28
de dezembro de 2012 | N° 17296
CINTIA
MOSCOVICH
A força do
gesto
Filho
de imigrantes, nosso pai se esfalfava de trabalhar e recusava luxos – tinha
ojeriza a novo-riquismo. Mas havia uma coisa à qual não resistia: bons carros.
E era no Fairlane rabo-de-peixe ou nos Galaxies LTD que ele nos levava a
viajar, geralmente para o Uruguai, terra da mãe. A gente rodava horas
protegidos pela robustez do carro e pela promessa de pasculinas e dulce de
leche.
Numa
dessas viagens, eu estava dormindo no banco de trás, quando ouvi um estrondo,
um guincho de freada e logo a voz assustada do pai:
–
Acho que matei um cachorro.
Ele
saiu correndo do carro. Pelo vidro traseiro, a gente não via sinal de bicho
morto ou vivo. Nada no leito da estrada, muito menos nos matinhos laterais.

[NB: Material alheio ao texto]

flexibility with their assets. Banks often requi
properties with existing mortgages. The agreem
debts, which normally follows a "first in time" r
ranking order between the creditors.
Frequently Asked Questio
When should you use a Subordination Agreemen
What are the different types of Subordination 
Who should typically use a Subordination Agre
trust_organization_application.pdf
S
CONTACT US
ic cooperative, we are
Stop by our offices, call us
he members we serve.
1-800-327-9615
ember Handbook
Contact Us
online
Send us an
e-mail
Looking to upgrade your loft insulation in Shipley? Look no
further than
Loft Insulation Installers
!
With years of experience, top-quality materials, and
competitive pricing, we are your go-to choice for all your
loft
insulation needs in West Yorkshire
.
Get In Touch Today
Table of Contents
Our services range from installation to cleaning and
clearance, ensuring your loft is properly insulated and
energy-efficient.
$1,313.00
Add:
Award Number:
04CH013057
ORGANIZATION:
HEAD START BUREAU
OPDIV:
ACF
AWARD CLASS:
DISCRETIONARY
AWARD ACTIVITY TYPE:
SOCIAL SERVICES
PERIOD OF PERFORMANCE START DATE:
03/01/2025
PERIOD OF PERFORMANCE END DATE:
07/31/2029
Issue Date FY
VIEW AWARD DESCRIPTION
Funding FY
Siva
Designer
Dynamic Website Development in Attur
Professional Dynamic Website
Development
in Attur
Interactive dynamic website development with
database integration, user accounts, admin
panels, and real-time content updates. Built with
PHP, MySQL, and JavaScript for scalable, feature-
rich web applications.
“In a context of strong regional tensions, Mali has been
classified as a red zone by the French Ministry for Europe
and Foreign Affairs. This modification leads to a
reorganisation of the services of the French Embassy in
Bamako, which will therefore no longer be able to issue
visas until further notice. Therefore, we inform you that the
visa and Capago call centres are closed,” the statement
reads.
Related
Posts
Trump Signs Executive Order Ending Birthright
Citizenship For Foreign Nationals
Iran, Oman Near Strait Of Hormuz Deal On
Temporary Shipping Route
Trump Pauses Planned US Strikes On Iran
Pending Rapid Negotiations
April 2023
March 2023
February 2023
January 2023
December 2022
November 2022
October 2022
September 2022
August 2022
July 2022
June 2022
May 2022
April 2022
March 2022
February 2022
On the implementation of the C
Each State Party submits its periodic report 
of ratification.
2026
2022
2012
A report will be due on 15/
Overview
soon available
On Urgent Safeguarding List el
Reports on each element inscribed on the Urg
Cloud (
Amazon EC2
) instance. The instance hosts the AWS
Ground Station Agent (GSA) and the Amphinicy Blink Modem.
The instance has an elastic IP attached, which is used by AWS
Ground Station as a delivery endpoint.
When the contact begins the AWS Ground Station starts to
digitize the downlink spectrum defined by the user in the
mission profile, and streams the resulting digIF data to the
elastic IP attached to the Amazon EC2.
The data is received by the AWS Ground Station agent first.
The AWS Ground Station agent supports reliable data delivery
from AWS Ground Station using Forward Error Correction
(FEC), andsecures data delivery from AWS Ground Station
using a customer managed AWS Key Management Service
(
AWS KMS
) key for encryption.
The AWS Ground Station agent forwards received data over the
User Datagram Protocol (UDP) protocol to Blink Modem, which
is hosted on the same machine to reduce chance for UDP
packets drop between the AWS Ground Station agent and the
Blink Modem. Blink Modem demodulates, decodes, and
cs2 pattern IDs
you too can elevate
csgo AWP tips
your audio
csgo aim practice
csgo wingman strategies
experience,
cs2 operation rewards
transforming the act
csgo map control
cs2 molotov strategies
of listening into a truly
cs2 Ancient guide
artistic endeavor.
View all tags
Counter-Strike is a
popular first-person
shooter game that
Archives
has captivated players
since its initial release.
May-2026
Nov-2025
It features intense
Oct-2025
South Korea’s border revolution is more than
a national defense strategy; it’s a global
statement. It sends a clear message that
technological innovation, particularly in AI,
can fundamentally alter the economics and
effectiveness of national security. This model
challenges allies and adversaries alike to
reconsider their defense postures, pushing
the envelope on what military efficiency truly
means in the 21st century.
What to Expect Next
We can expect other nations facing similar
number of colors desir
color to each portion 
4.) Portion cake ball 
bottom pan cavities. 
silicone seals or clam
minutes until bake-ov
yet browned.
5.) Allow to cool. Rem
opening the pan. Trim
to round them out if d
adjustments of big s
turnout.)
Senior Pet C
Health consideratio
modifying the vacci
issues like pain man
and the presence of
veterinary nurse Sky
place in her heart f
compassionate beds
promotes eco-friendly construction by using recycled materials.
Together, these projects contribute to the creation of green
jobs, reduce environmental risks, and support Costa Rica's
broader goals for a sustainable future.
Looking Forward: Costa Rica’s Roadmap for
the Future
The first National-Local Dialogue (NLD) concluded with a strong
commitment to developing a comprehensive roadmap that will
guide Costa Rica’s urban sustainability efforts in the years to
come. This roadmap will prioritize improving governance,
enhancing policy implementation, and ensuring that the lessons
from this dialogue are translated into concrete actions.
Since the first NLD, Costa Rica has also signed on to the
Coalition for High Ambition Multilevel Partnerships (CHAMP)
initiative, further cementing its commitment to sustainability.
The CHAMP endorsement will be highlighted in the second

Intrigados, nossa única alternativa era seguir viagem. E por todo o trajeto o
pai foi se martirizando: o cachorro tinha vindo do nada e se metido na frente
do carro, nem tempo de frear, ele tinha matado o animal.
Meia
hora de luto adiante, ele parou para abastecer e todos descemos do carro. Foi
então que vimos: de baixo da carroceria, saía, se esgueirando, um cachorro. O
bicho bocejou, alongou as patas dianteiras, se sacudiu todo e, como se nada
fosse, se afastou a passo, vivinho da silva. O pai deu uma gaitada bonita:
decerto o animalzinho tinha se protegido na lataria do carro, que sorte, graças
a Deus. Ficamos tão aliviados com a proeza que parecia uma festa no posto de
gasolina.
Agora,
quando se aproxima a época de veraneio, eu me lembro do pai e dessa história –
porque vai começar a temporada infeliz na qual as pessoas, de férias,
abandonarão seus animais de estimação nas estradas. Os cachorrinhos, que nem
sabem trair, serão largados como se fossem estorvos: serão atropelados, causarão
acidentes, morrerão à míngua.
Muitos
desses que abandonarão seus bichinhos estarão com seus filhos como testemunhas.
Que exemplo dão pai e mãe que descartam uma vida? Qual é o sentido de colocar a
própria conveniência acima de qualquer outra coisa? Vamos combinar: quem não
respeita a vida de um animal dificilmente respeitará a vida de um humano. Na
falta de empatia com o sofrimento de um ser vivo, a maioria dos valores se
subverte, a estupidez começa a ditar as regras do convívio e as pessoas passam
a seguir uma moral torta e amalucada.
Peço
aos donos de animais de estimação que pensem, mas pensem muito, antes de
abandonar seus amigos de quatro patas. Quem tem a guarda de um animal é
responsável por suas condições de vida e sobretudo pelas condições de sua
morte. Àqueles que têm filhos e que não sabem o que fazer com os bichos nas
férias, peço que reflitam no exemplo que deixarão. Meu pai ensinou e eu nunca
mais esqueci: as palavras comovem, mas os exemplos arrastam.